- [EXERCISE DESCRIPTION] Write down each of the records again, exactly and in full.

- [RECORDS FOR THIS EXERCISE]
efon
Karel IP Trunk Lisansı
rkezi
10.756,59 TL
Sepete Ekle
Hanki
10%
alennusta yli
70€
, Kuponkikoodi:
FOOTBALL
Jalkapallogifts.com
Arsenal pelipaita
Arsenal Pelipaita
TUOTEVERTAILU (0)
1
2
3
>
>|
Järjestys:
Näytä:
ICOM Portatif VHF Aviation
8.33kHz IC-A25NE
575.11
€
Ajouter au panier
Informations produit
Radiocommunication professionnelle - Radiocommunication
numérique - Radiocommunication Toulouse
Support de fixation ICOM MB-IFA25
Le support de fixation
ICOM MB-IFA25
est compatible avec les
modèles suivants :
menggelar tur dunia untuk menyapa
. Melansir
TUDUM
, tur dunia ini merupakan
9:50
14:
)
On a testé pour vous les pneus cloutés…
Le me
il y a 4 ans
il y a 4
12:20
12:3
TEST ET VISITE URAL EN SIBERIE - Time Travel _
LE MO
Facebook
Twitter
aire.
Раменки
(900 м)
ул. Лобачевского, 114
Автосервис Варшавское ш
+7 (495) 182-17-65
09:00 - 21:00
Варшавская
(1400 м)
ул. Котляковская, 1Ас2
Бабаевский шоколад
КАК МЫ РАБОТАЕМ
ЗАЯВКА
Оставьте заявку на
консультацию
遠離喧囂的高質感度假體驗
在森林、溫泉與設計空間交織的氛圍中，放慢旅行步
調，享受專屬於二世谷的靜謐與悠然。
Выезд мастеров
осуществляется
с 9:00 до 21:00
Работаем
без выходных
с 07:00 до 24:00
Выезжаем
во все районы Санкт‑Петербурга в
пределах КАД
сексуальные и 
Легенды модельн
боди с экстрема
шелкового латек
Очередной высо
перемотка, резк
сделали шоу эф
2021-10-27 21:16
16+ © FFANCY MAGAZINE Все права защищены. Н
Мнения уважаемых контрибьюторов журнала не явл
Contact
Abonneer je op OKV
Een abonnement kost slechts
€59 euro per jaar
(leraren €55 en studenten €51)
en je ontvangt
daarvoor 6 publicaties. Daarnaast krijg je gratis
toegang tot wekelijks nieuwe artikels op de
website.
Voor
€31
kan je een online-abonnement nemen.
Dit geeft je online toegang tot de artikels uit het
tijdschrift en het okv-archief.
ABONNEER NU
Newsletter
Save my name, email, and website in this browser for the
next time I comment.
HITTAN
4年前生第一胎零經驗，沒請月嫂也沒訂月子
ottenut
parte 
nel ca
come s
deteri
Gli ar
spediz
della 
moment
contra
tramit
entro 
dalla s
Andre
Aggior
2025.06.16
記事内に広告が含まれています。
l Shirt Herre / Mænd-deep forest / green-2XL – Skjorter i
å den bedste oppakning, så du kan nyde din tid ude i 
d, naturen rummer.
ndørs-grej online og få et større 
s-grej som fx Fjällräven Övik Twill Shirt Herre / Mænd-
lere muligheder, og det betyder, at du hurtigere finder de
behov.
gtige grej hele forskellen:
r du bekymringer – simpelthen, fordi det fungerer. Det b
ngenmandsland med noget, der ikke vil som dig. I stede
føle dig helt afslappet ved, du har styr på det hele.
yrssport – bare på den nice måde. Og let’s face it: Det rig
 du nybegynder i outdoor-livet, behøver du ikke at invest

- [EXERCISE OUTPUT]
efon
Karel IP Trunk Lisansı
rkezi
10.756,59 TL
Sepete Ekle
Hanki
10%
alennusta yli
70€
, Kuponkikoodi:
FOOTBALL
Jalkapallogifts.com
Arsenal pelipaita
Arsenal Pelipaita
TUOTEVERTAILU (0)
1
2
3
>
>|
Järjestys:
Näytä:
ICOM Portatif VHF Aviation
8.33kHz IC-A25NE
575.11
€
Ajouter au panier
Informations produit
Radiocommunication professionnelle - Radiocommunication
numérique - Radiocommunication Toulouse
Support de fixation ICOM MB-IFA25
Le support de fixation
ICOM MB-IFA25
est compatible avec les
modèles suivants :
menggelar tur dunia untuk menyapa
. Melansir
TUDUM
, tur dunia ini merupakan
9:50
14:
)
On a testé pour vous les pneus cloutés…
Le me
il y a 4 ans
il y a 4
12:20
12:3
TEST ET VISITE URAL EN SIBERIE - Time Travel _
LE MO
Facebook
Twitter
aire.
Раменки
(900 м)
ул. Лобачевского, 114
Автосервис Варшавское ш
+7 (495) 182-17-65
09:00 - 21:00
Варшавская
(1400 м)
ул. Котляковская, 1Ас2
Бабаевский шоколад
КАК МЫ РАБОТАЕМ
ЗАЯВКА
Оставьте заявку на
консультацию
遠離喧囂的高質感度假體驗
在森林、溫泉與設計空間交織的氛圍中，放慢旅行步
調，享受專屬於二世谷的靜謐與悠然。
Выезд мастеров
осуществляется
с 9:00 до 21:00
Работаем
без выходных
с 07:00 до 24:00
Выезжаем
во все районы Санкт‑Петербурга в
пределах КАД
сексуальные и 
Легенды модельн
боди с экстрема
шелкового латек
Очередной высо
перемотка, резк
сделали шоу эф
2021-10-27 21:16
16+ © FFANCY MAGAZINE Все права защищены. Н
Мнения уважаемых контрибьюторов журнала не явл
Contact
Abonneer je op OKV
Een abonnement kost slechts
€59 euro per jaar
(leraren €55 en studenten €51)
en je ontvangt
daarvoor 6 publicaties. Daarnaast krijg je gratis
toegang tot wekelijks nieuwe artikels op de
website.
Voor
€31
kan je een online-abonnement nemen.
Dit geeft je online toegang tot de artikels uit het
tijdschrift en het okv-archief.
ABONNEER NU
Newsletter
Save my name, email, and website in this browser for the
next time I comment.
HITTAN
4年前生第一胎零經驗，沒請月嫂也沒訂月子
ottenut
parte 
nel ca
come s
deteri
Gli ar
spediz
della 
moment
contra
tramit
entro 
dalla s
Andre
Aggior
2025.06.16
記事内に広告が含まれています。
l Shirt Herre / Mænd-deep forest / green-2XL – Skjorter i
å den bedste oppakning, så du kan nyde din tid ude i 
d, naturen rummer.
ndørs-grej online og få et større 
s-grej som fx Fjällräven Övik Twill Shirt Herre / Mænd-
lere muligheder, og det betyder, at du hurtigere finder de
behov.
gtige grej hele forskellen:
r du bekymringer – simpelthen, fordi det fungerer. Det b
ngenmandsland med noget, der ikke vil som dig. I stede
føle dig helt afslappet ved, du har styr på det hele.
yrssport – bare på den nice måde. Og let’s face it: Det rig
 du nybegynder i outdoor-livet, behøver du ikke at invest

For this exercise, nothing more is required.